L’intenzione era quella di raggiungere Puerto la Cruz ed il giorno seguente Ciudad Bolivar ma l’autobus per quella destinazione era full, forzatamente ripieghiamo sul Merida-Valencia per poi l’indomani prendere un diurno per Ciudad Bolivar, rispettivamente le due tratte costeranno 17 e 20 dollari a testa. Volutamente, per la tratta Valencia-Ciudad Bolivar è stato scelto un diurno in quanto la strada costeggia le grandi pianure venezuelane, i Los Llanos (che poi illustrerò), regalando splendidi paesaggi. Sulla via del ritorno scegliamo “El Paso” per il pranzo, un piccolissimo ristorante posto al secondo piano di un palazzo raggiungibile tramite una stretta scala in legno. Il menù è “ejecutivo” cioè a prezzo fisso e per 2,5 dollari, tutti e quattro ci pappiamo un bell’ejecutivo alla bolognese, una scodellazza di minestrone ed un piatto di pasta ( o almeno sembrava tale) annegata in ragù, formaggio ed un arcobaleno di altri ingredienti. Sinceramente oltre che aver speso poco abbiamo anche mangiato bene.
Di ritorno al teleferico ci dicono che per domani è tutto “sold out” e l’unica è prenotare per il giorno successivo, cosa impossibile in quanto saremo già in viaggio per Ciudad. Persa la possibilità dell’escursione rientriamo a rilassarci in camera. Nel centro della casa c’è un piccolo atrio in comune dove facciamo la conoscenza del proprietario. Di origine Boliviana vanta un passato da calciatore ed anche diversi incontri contro “o rey” Pelè, buon parlatore, simpatico, ci illustra con qualche aneddoto le bellezze del suo paese.

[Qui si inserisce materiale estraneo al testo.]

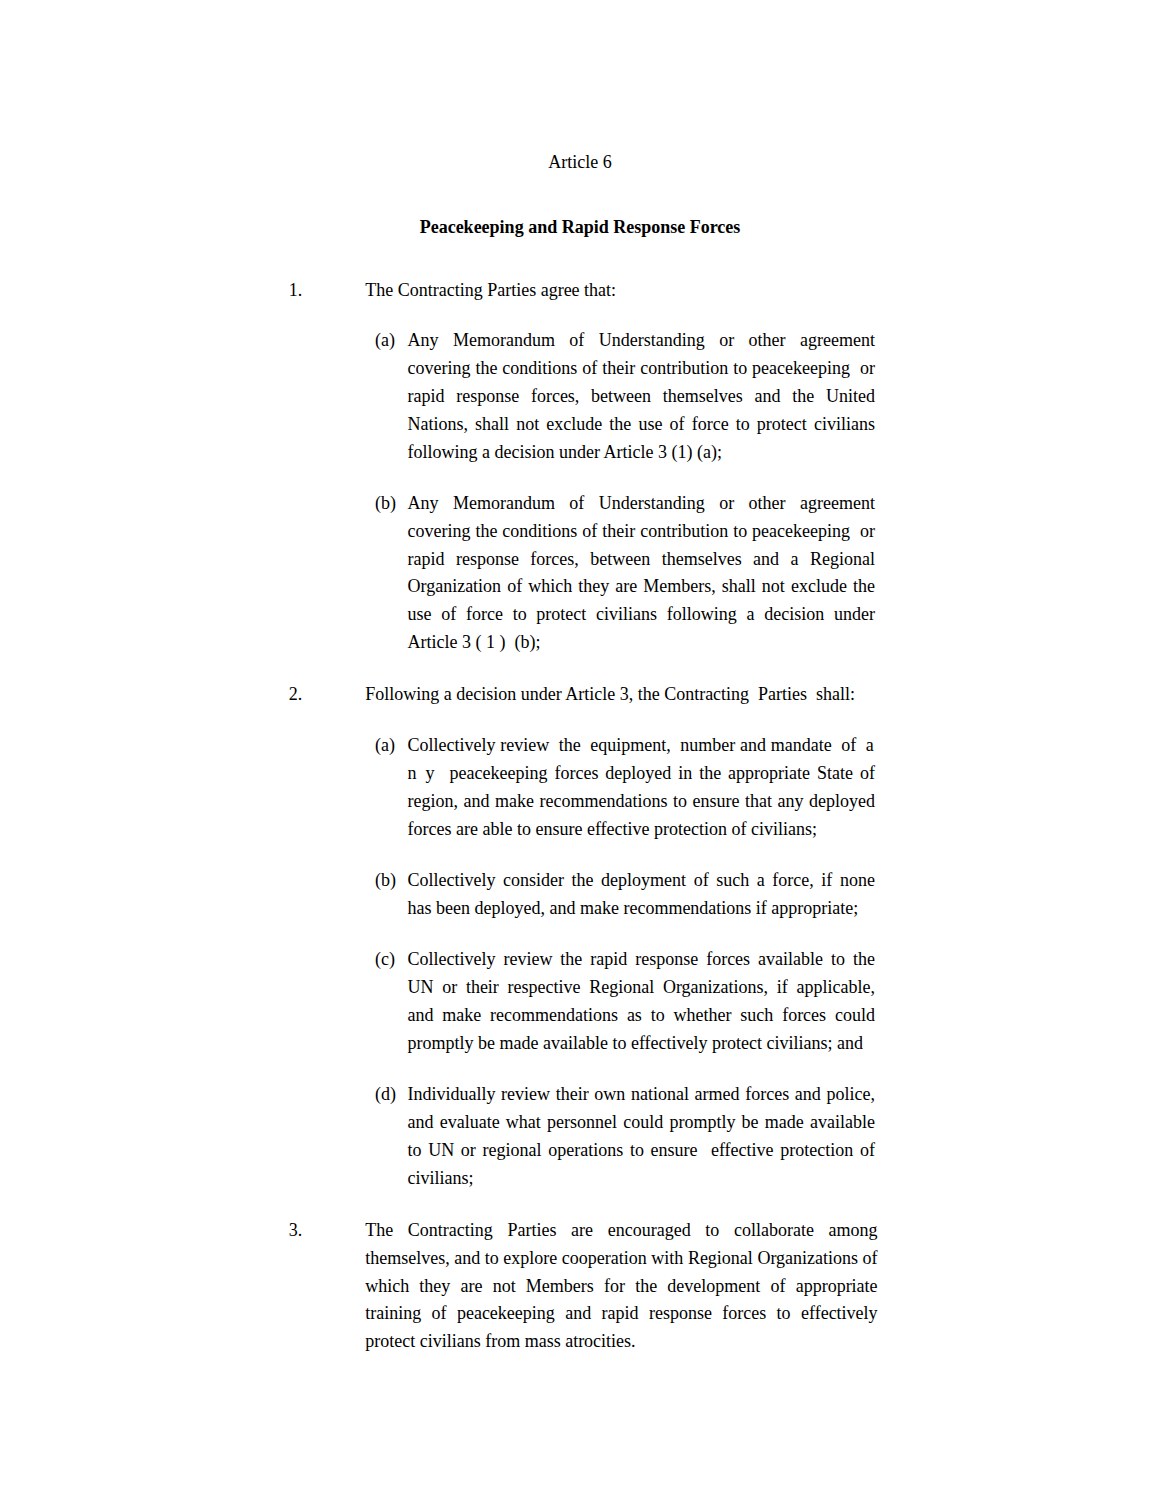Article 6
Peacekeeping and Rapid Response Forces
1.
The Contracting Parties agree that:
(a) Any Memorandum of Understanding or other agreement covering the conditions of their contribution to peacekeeping or rapid response forces, between themselves and the United Nations, shall not exclude the use of force to protect civilians following a decision under Article 3 (1) (a);
(b) Any Memorandum of Understanding or other agreement covering the conditions of their contribution to peacekeeping or rapid response forces, between themselves and a Regional Organization of which they are Members, shall not exclude the use of force to protect civilians following a decision under Article 3 ( 1 ) (b);
2.
Following a decision under Article 3, the Contracting Parties shall:
(a) Collectively review the equipment, number and mandate of a n y peacekeeping forces deployed in the appropriate State of region, and make recommendations to ensure that any deployed forces are able to ensure effective protection of civilians;
(b) Collectively consider the deployment of such a force, if none has been deployed, and make recommendations if appropriate;
(c) Collectively review the rapid response forces available to the UN or their respective Regional Organizations, if applicable, and make recommendations as to whether such forces could promptly be made available to effectively protect civilians; and
(d) Individually review their own national armed forces and police, and evaluate what personnel could promptly be made available to UN or regional operations to ensure effective protection of civilians;
3.
The Contracting Parties are encouraged to collaborate among themselves, and to explore cooperation with Regional Organizations of which they are not Members for the development of appropriate training of peacekeeping and rapid response forces to effectively protect civilians from mass atrocities.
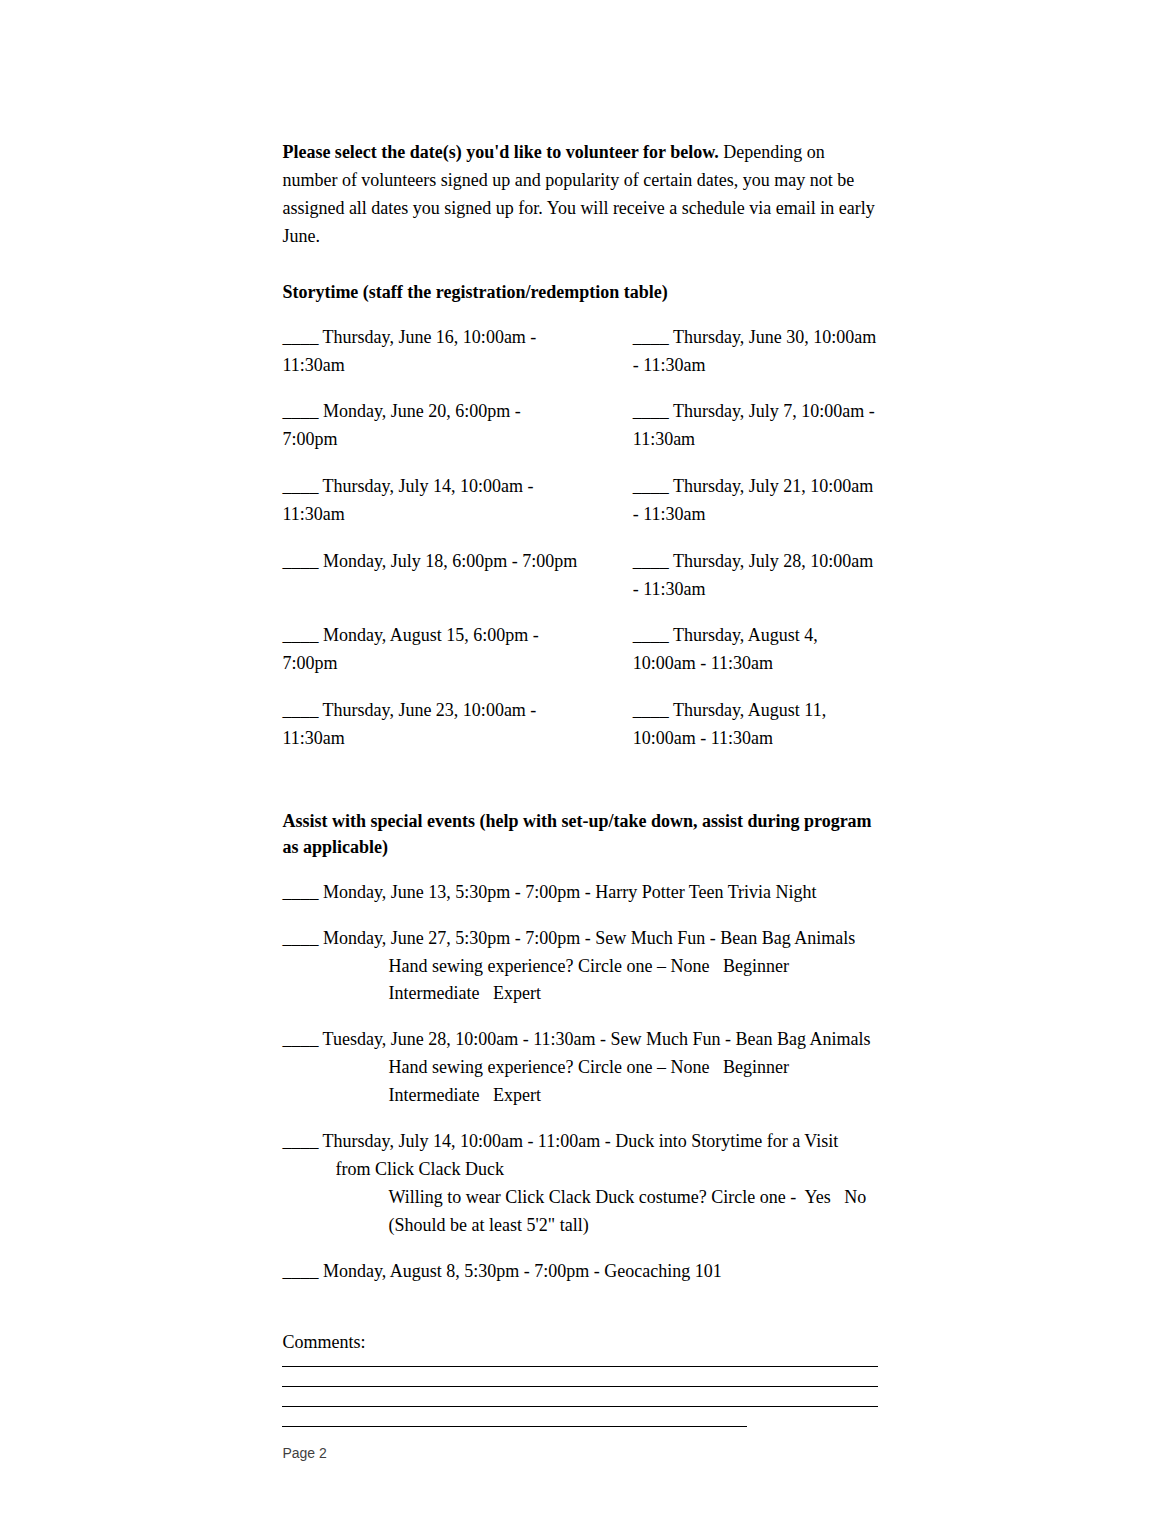Please select the date(s) you'd like to volunteer for below. Depending on number of volunteers signed up and popularity of certain dates, you may not be assigned all dates you signed up for. You will receive a schedule via email in early June.
Storytime (staff the registration/redemption table)
| ____ Thursday, June 16, 10:00am - 11:30am | ____ Thursday, June 30, 10:00am - 11:30am |
| ____ Monday, June 20, 6:00pm - 7:00pm | ____ Thursday, July 7, 10:00am - 11:30am |
| ____ Thursday, July 14, 10:00am - 11:30am | ____ Thursday, July 21, 10:00am - 11:30am |
| ____ Monday, July 18, 6:00pm - 7:00pm | ____ Thursday, July 28, 10:00am - 11:30am |
| ____ Monday, August 15, 6:00pm - 7:00pm | ____ Thursday, August 4, 10:00am - 11:30am |
| ____ Thursday, June 23, 10:00am - 11:30am | ____ Thursday, August 11, 10:00am - 11:30am |
Assist with special events (help with set-up/take down, assist during program as applicable)
____ Monday, June 13, 5:30pm - 7:00pm - Harry Potter Teen Trivia Night
____ Monday, June 27, 5:30pm - 7:00pm - Sew Much Fun - Bean Bag AnimalsHand sewing experience? Circle one – None Beginner Intermediate Expert
____ Tuesday, June 28, 10:00am - 11:30am - Sew Much Fun - Bean Bag AnimalsHand sewing experience? Circle one – None Beginner Intermediate Expert
____ Thursday, July 14, 10:00am - 11:00am - Duck into Storytime for a Visit from Click Clack DuckWilling to wear Click Clack Duck costume? Circle one - Yes No (Should be at least 5'2" tall)
____ Monday, August 8, 5:30pm - 7:00pm - Geocaching 101
Comments:
Page 2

Dopo una doccia usciamo per due passi in centro, una sbirciatina per qualche regalo, telefonata a casa e per cena scegliamo un ristorante con un bella balconata che da sulla piazza principale. El Andinito, situato in una grande casa coloniale e gestito da una signora colombiana che, nel mentre, ci consiglia la sua terra per il prossimo viaggio. Il menù è vario ma optiamo tutti per la bistecca chi alla griglia, Marina e Mari, chi a cavallo, credo perché sormontata da un uovo fritto, è il caso di Sergio, ed io alla Cubana perché su di un letto di yucca bollita. Contorno di riso e platano fritto per tutti e per finire dividiamo due dolci in quattro, uno ai fichi, buonissimo, e l’altro con Guayaba entrambi fatti in casa.

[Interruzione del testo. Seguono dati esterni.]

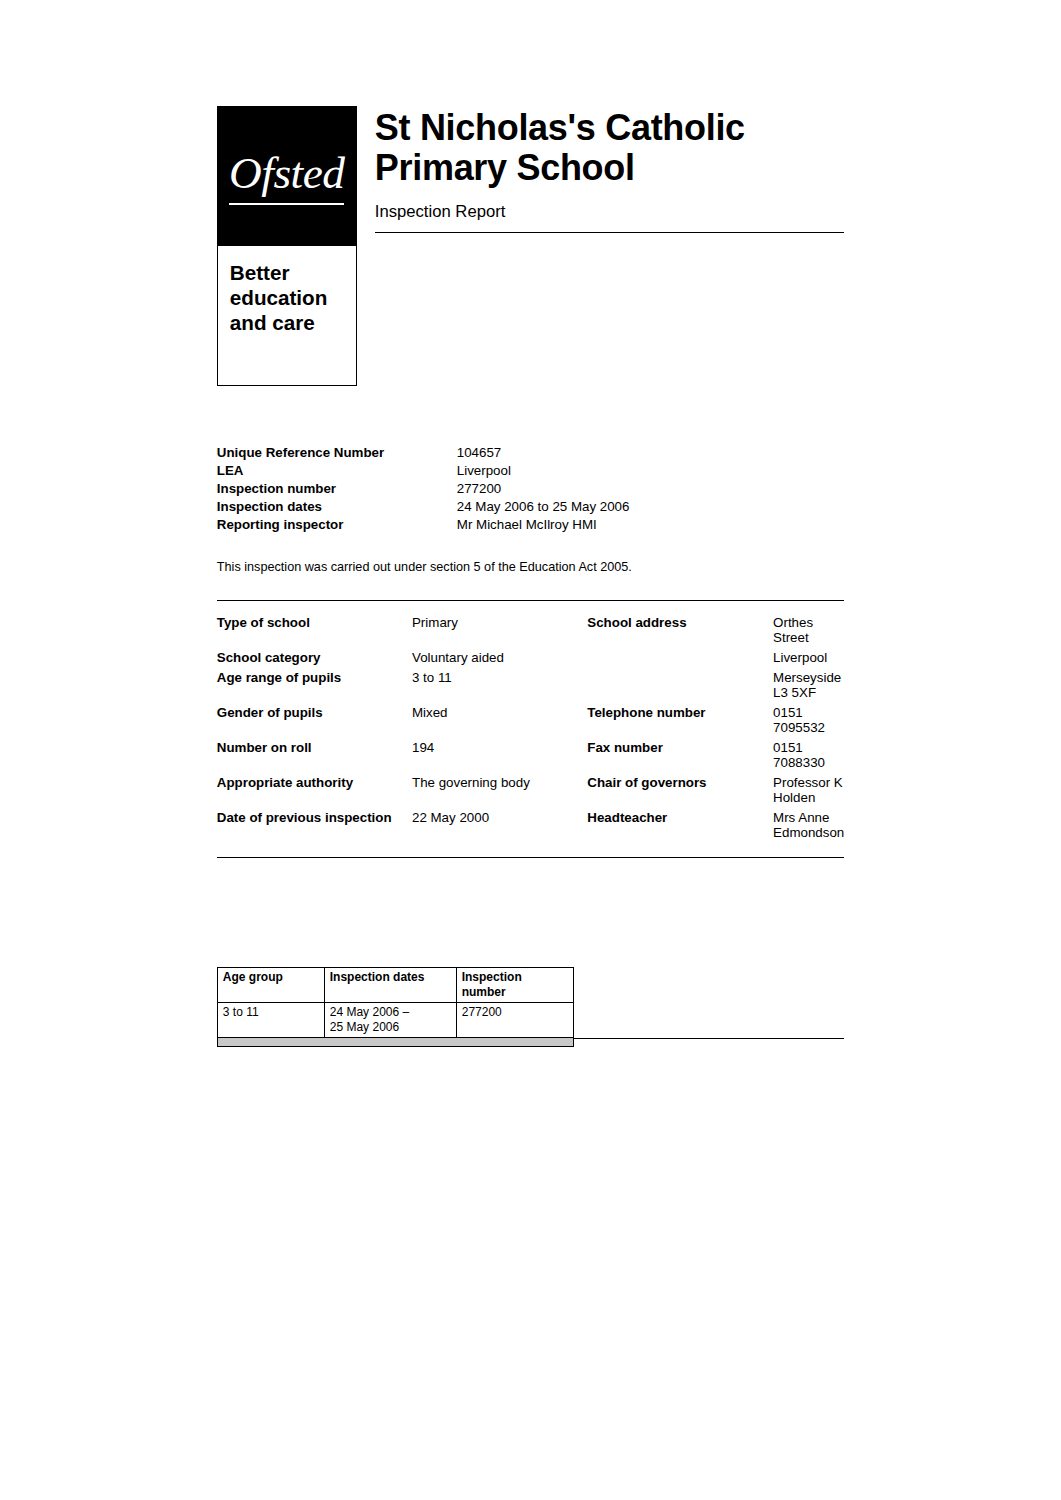Ofsted
St Nicholas's Catholic Primary School
Inspection Report
Better
education
and care
| Unique Reference Number | 104657 |
| LEA | Liverpool |
| Inspection number | 277200 |
| Inspection dates | 24 May 2006 to 25 May 2006 |
| Reporting inspector | Mr Michael McIlroy HMI |
This inspection was carried out under section 5 of the Education Act 2005.
| Type of school | Primary | School address | Orthes Street |
| School category | Voluntary aided | | Liverpool |
| Age range of pupils | 3 to 11 | | Merseyside L3 5XF |
| Gender of pupils | Mixed | Telephone number | 0151 7095532 |
| Number on roll | 194 | Fax number | 0151 7088330 |
| Appropriate authority | The governing body | Chair of governors | Professor K Holden |
| Date of previous inspection | 22 May 2000 | Headteacher | Mrs Anne Edmondson |
| Age group | Inspection dates | Inspection number |
| 3 to 11 | 24 May 2006 – 25 May 2006 | 277200 |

Di ritorno il proprietario della posada, saltata la teleferica, ci consiglia il Paramo, a circa tre ore da Merida. La visita al Paramo è un escursione che organizzano tutte le agenzie, ma semplice ed economico è raggiungerla con i mezzi pubblici. E così facciamo. Il Paramo è un habitat andino presente in soli tre paesi dell’america meridionale, Ecuador, Perù e Venezuela in ridotte dimensioni, si sviluppa tra i 3000 e i 4000 metri, clima freddo ed umido, terreno spugnoso, nero, molto acido, permeabile ed una vegetazione di alta quota tra la quale, molto particolari sono delle piante con foglie vellutate e morbidissime. Tutto questo, assieme ad un bosco nebbioso, che è il più alto al mondo, circondano una laguna, la laguna di Mucubay, situata a 3550 metri sul livello del mare. L’autobus parte alle 09,00 dal terminal e dopo aver passato Cucute, Mucuruba e S.Rafael arriviamo al crocevia di Apartadero dove da li una buseta ci porta all’entrata del parco in soli 5 minuti.

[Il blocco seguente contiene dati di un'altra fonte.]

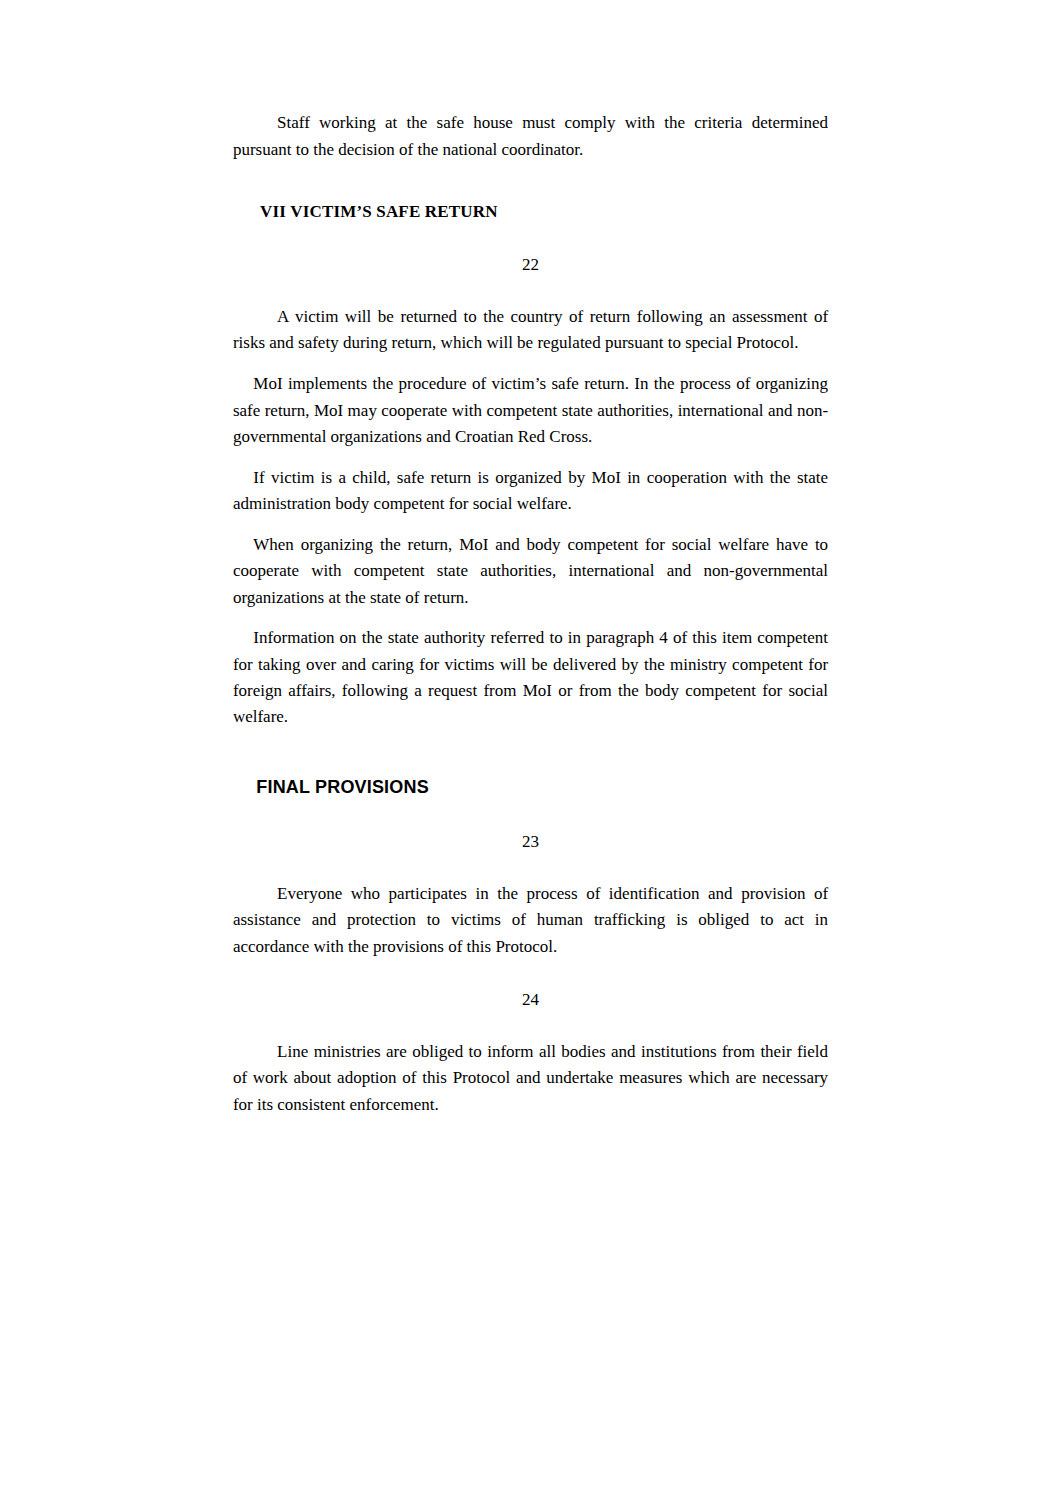Staff working at the safe house must comply with the criteria determined pursuant to the decision of the national coordinator.
VII VICTIM’S SAFE RETURN
22
A victim will be returned to the country of return following an assessment of risks and safety during return, which will be regulated pursuant to special Protocol.
MoI implements the procedure of victim’s safe return. In the process of organizing safe return, MoI may cooperate with competent state authorities, international and non-governmental organizations and Croatian Red Cross.
If victim is a child, safe return is organized by MoI in cooperation with the state administration body competent for social welfare.
When organizing the return, MoI and body competent for social welfare have to cooperate with competent state authorities, international and non-governmental organizations at the state of return.
Information on the state authority referred to in paragraph 4 of this item competent for taking over and caring for victims will be delivered by the ministry competent for foreign affairs, following a request from MoI or from the body competent for social welfare.
FINAL PROVISIONS
23
Everyone who participates in the process of identification and provision of assistance and protection to victims of human trafficking is obliged to act in accordance with the provisions of this Protocol.
24
Line ministries are obliged to inform all bodies and institutions from their field of work about adoption of this Protocol and undertake measures which are necessary for its consistent enforcement.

Il clima è quello della pianura padana di fine gennaio ma i colori pastello ben si sposano con la diradata foschia rendendo piacevolissimo l’insieme. Per pranzo pane, prosciutto, uva e guayaba, il tutto acquistato al mattino in città. Al pomeriggio ci sorprende una leggera pioggia e decidiamo di ritornare. Sull’autobus conosciamo un ragazzo cubano, studente in medicina, piuttosto belloccio, a detta dalle ragazze, con il quale scambiamo due chiacchiere su Cuba e la sua recente storia.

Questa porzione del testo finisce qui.